____ Records supplied

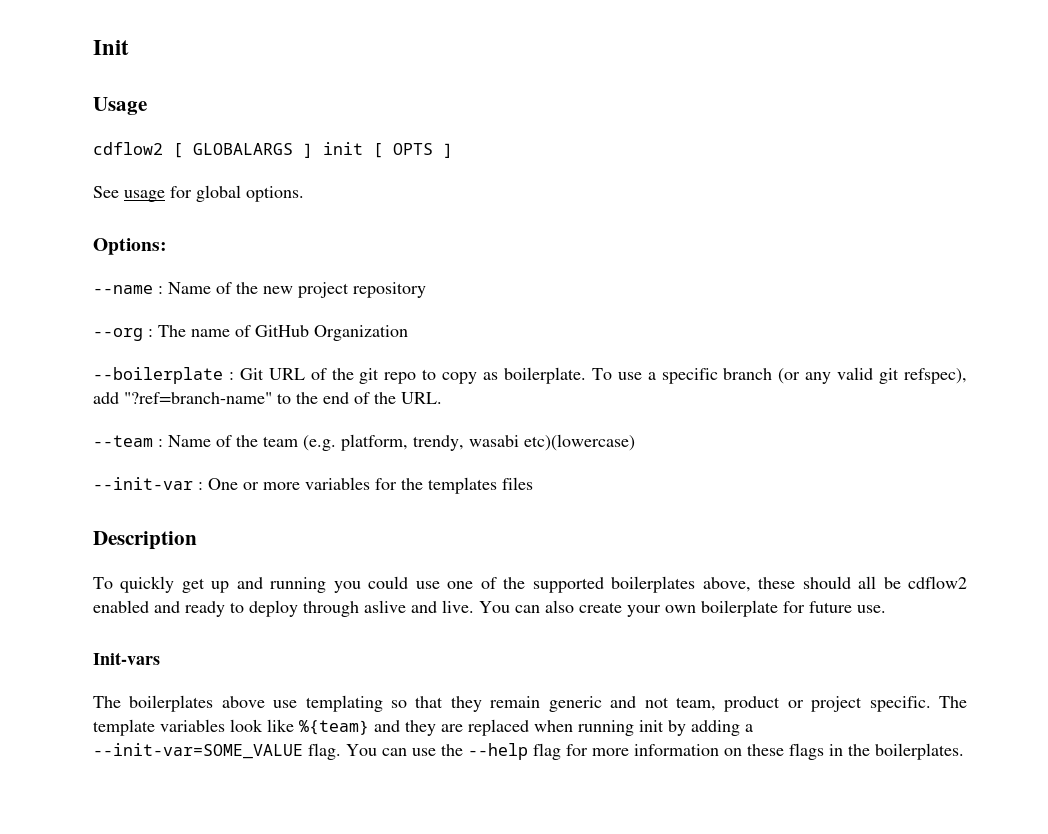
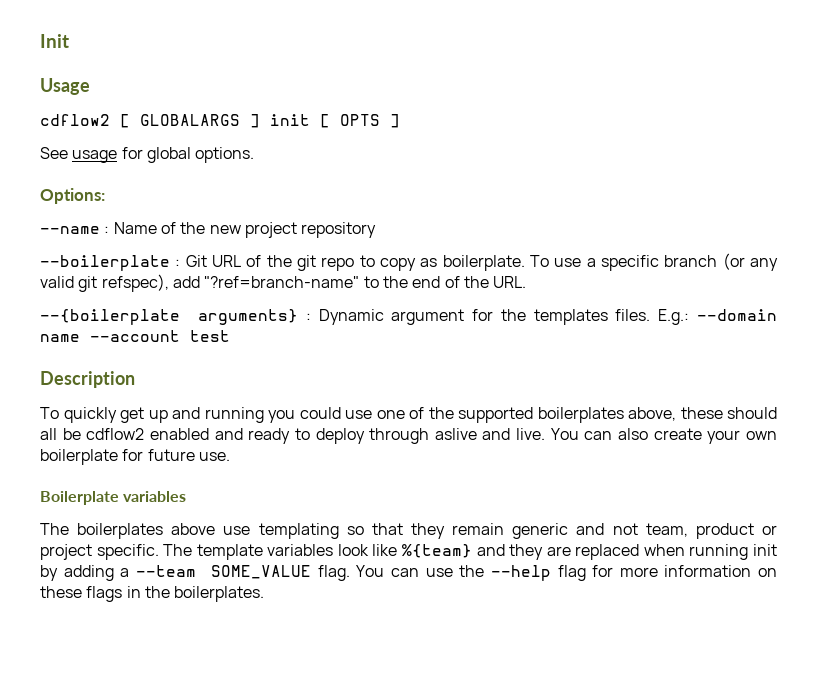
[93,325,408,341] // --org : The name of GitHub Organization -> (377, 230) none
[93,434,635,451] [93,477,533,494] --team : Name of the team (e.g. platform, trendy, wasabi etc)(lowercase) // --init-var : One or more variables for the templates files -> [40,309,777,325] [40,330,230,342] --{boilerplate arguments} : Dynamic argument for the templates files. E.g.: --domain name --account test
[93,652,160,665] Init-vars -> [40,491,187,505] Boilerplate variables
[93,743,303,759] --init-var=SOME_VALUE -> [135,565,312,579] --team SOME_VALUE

________
____ Records supplied

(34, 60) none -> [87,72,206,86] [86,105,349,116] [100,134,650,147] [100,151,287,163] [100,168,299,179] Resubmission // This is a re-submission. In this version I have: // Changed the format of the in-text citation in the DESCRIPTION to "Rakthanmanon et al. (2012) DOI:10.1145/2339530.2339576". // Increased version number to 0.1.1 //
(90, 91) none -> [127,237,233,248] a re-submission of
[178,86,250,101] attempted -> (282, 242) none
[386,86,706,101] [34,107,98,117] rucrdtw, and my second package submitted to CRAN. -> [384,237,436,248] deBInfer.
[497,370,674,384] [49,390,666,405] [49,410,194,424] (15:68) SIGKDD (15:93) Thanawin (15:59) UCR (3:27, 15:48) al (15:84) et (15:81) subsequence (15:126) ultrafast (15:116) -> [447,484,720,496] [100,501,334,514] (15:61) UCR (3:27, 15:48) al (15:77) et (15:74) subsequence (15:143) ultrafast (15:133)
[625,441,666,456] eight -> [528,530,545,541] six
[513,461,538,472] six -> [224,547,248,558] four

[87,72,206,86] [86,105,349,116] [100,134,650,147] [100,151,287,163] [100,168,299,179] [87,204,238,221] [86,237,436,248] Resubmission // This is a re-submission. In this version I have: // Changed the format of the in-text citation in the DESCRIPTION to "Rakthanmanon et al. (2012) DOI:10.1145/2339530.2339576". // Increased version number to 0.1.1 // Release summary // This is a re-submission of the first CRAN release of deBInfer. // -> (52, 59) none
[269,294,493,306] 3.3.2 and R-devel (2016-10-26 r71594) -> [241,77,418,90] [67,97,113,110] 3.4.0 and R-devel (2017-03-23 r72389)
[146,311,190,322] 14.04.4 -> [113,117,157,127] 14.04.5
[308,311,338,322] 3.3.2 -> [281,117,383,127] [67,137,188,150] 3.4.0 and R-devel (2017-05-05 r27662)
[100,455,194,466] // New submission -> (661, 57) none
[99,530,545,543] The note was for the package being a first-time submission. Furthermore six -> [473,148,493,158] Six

________
____ Records supplied

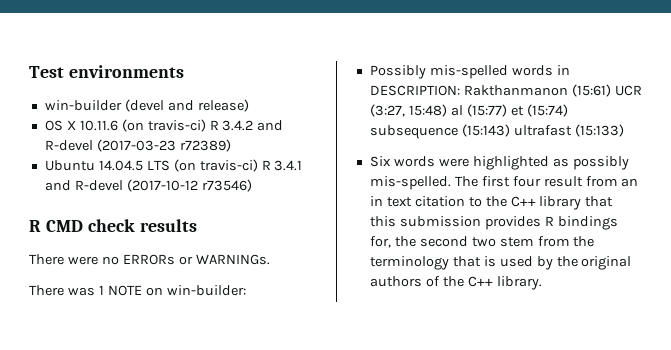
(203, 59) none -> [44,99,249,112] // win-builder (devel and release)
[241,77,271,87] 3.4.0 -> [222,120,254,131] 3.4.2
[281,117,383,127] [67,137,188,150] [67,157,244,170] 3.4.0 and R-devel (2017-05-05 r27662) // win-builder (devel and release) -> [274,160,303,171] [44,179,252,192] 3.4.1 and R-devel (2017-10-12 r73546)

________

Task requirements:
The response should be the listing above, limited to the lines between the one holding "[269,294,493,306] 3.3.2 and" and the one holding "[99,530,545,543] The note", inclusive, reproduced exactly.

Exercise solution:
[269,294,493,306] 3.3.2 and R-devel (2016-10-26 r71594) -> [241,77,418,90] [67,97,113,110] 3.4.0 and R-devel (2017-03-23 r72389)
[146,311,190,322] 14.04.4 -> [113,117,157,127] 14.04.5
[308,311,338,322] 3.3.2 -> [281,117,383,127] [67,137,188,150] 3.4.0 and R-devel (2017-05-05 r27662)
[100,455,194,466] // New submission -> (661, 57) none
[99,530,545,543] The note was for the package being a first-time submission. Furthermore six -> [473,148,493,158] Six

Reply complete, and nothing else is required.